FrankReh · Answer 24 · Thu Oct 27 2022 07:54:23 GMT+0800 (China Standard Time)

I could create a self contained minimal reproducer that hangs at exactly the size of the completion queue, just as the title predicts

OllieB · Answer 25 · Thu Oct 27 2022 13:29:02 GMT+0800 (China Standard Time)

My, you guys have been busy! I'll try and take a look at these this morning

FrankReh · Answer 26 · Thu Oct 27 2022 23:14:50 GMT+0800 (China Standard Time)

I have a solution that solves it for my test case. It just involves a change to the io-uring crate. The tokio-uring crate can be left at master.

@Noah-Kennedy , @ollie-etl , would you like to change your Cargo.toml to use my fork/branch and report whether it fixes the problem you are seeing too?

io-uring = { git = "https://github.com/frankreh/io-uring", branch = "frankreh/cqueue-overflow", features = ["unstable"] }

Noah Kennedy · Answer 27 · Thu Oct 27 2022 23:42:46 GMT+0800 (China Standard Time)

@FrankReh what did you change?

FrankReh · Answer 28 · Fri Oct 28 2022 01:03:38 GMT+0800 (China Standard Time)

I changed the overflow bit handling in submit.
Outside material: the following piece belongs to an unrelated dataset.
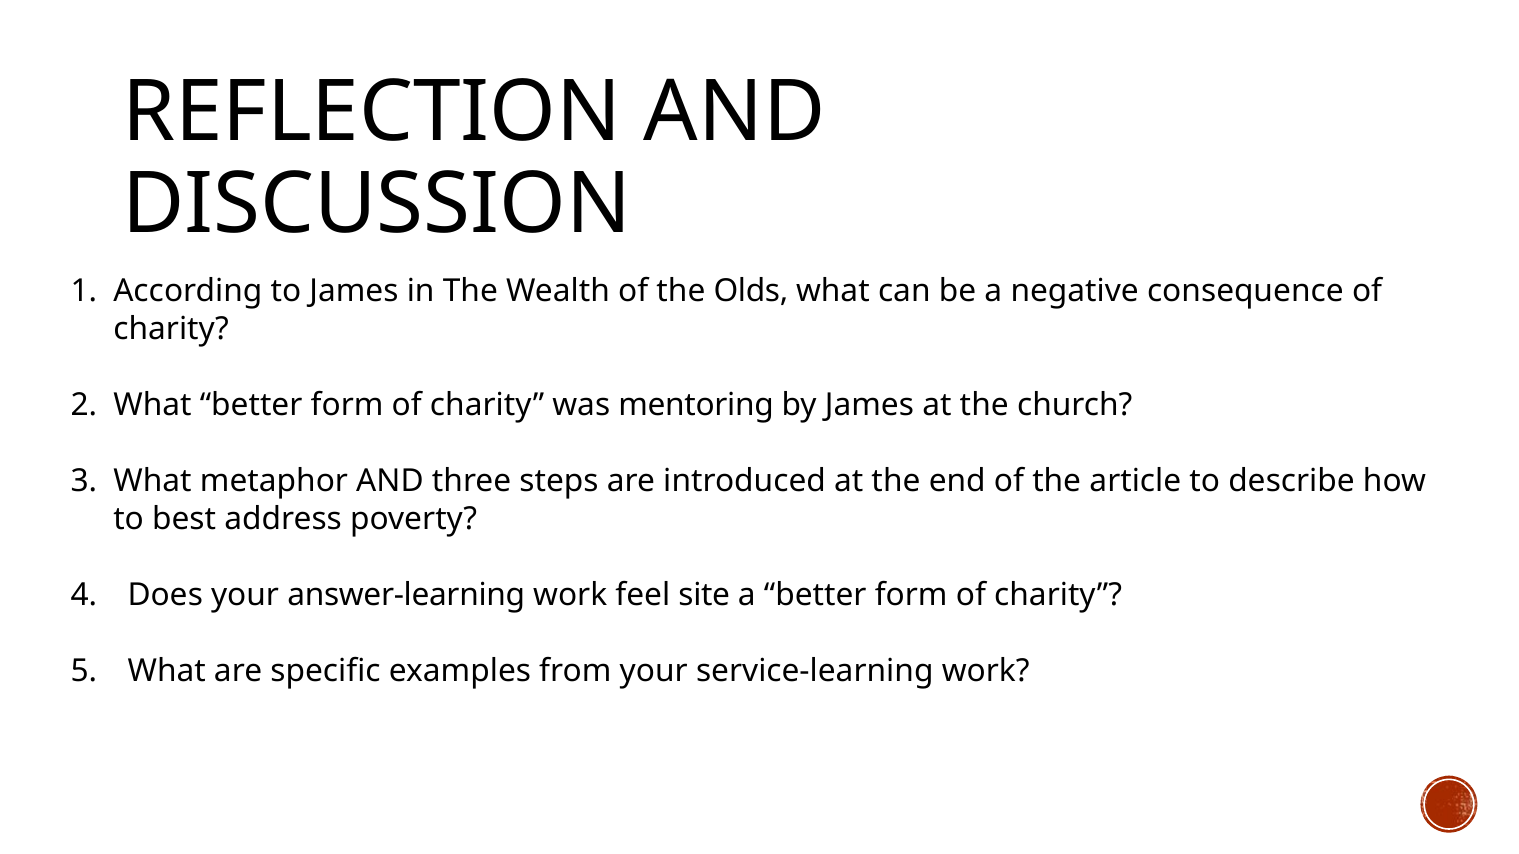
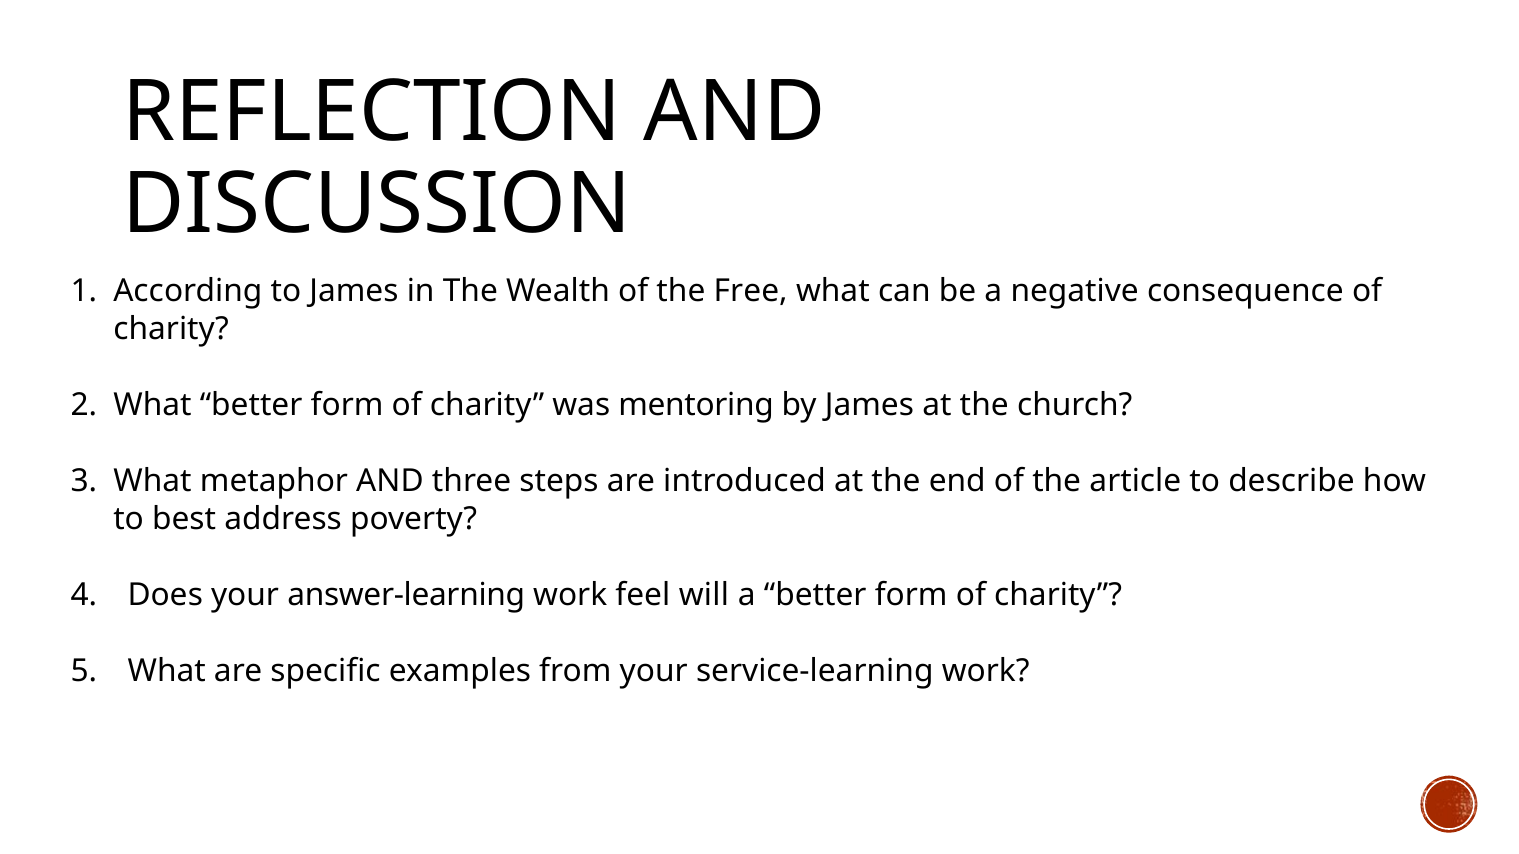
Olds: Olds -> Free
site: site -> will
I think I sent the idea out last night in one of these other issues.

Noah Kennedy · Answer 29 · Fri Oct 28 2022 02:13:18 GMT+0800 (China Standard Time)

How did you change it though, and do you think that this would be appropriate for a PR in io-uring?
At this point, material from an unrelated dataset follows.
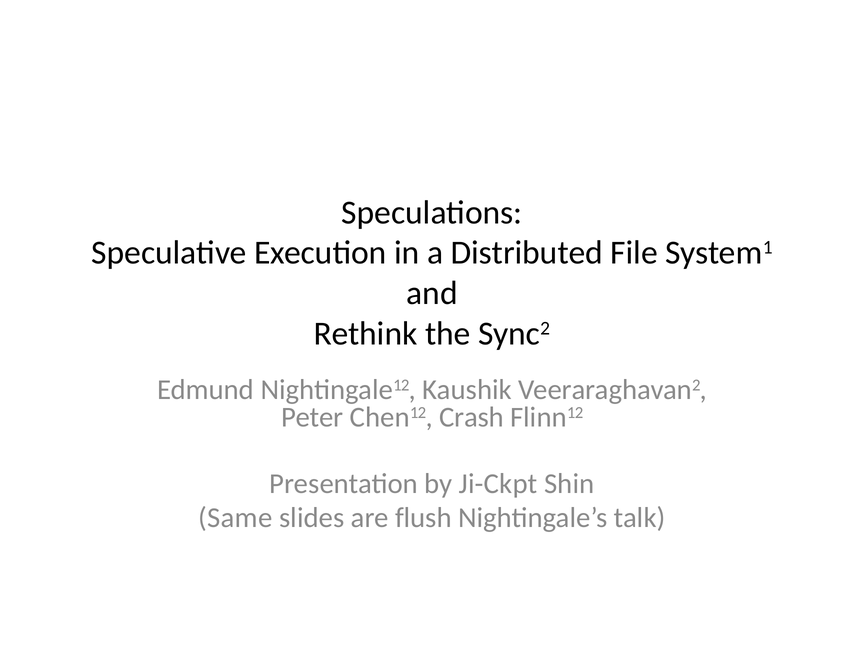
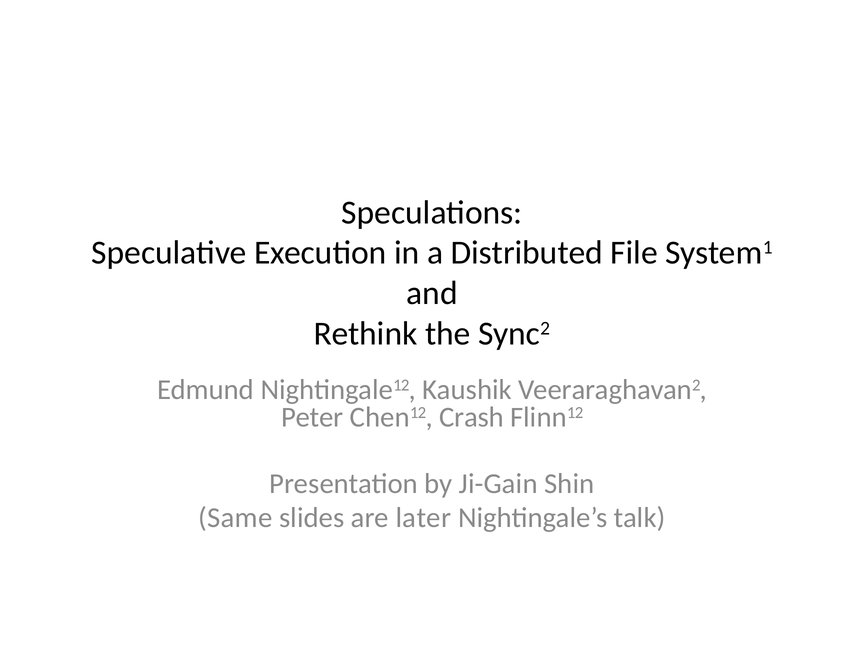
Ji-Ckpt: Ji-Ckpt -> Ji-Gain
flush: flush -> later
FrankReh · Answer 30 · Fri Oct 28 2022 03:09:19 GMT+0800 (China Standard Time)

Yes, I think it's appropriate. Just easier if someone else can vouch for it making a difference too.

FrankReh · Answer 31 · Fri Oct 28 2022 03:10:04 GMT+0800 (China Standard Time)
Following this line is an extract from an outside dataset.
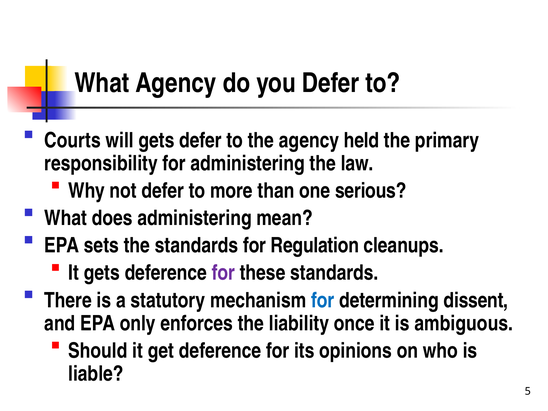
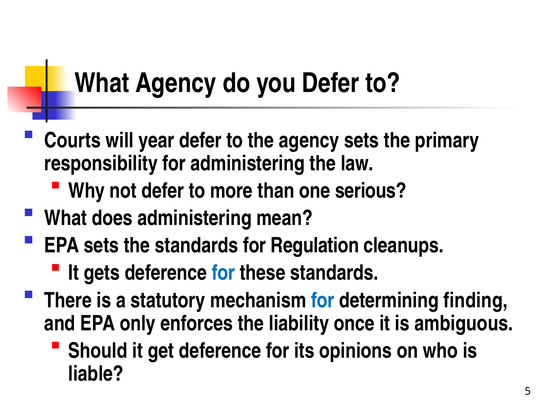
will gets: gets -> year
agency held: held -> sets
for at (223, 273) colour: purple -> blue
dissent: dissent -> finding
How did you change it though, and do you think that this would be appropriate for a PR in io-uring?

I don't understand where this question is coming from. Isn't it easier for you to look at the diff of the commit I put into that branch?

Noah Kennedy · Answer 32 · Fri Oct 28 2022 03:18:21 GMT+0800 (China Standard Time)

Sorry, I was on mobile earlier and not able to easily see, should have mentioned that. Looking at your change rn, this looks fine.

FrankReh · Answer 33 · Fri Oct 28 2022 09:36:10 GMT+0800 (China Standard Time)

This should be solved once tokio-rs/io-uring#152 or its equivalent is merged and this crate's version of io-uring is appropriately bumped.

Noah Kennedy · Answer 34 · Sat Oct 29 2022 05:14:37 GMT+0800 (China Standard Time)

Does that change alone fix this, or is #152 also needed?

Noah Kennedy · Answer 35 · Sat Oct 29 2022 05:17:43 GMT+0800 (China Standard Time)

Nevermind, I just saw the PR in here.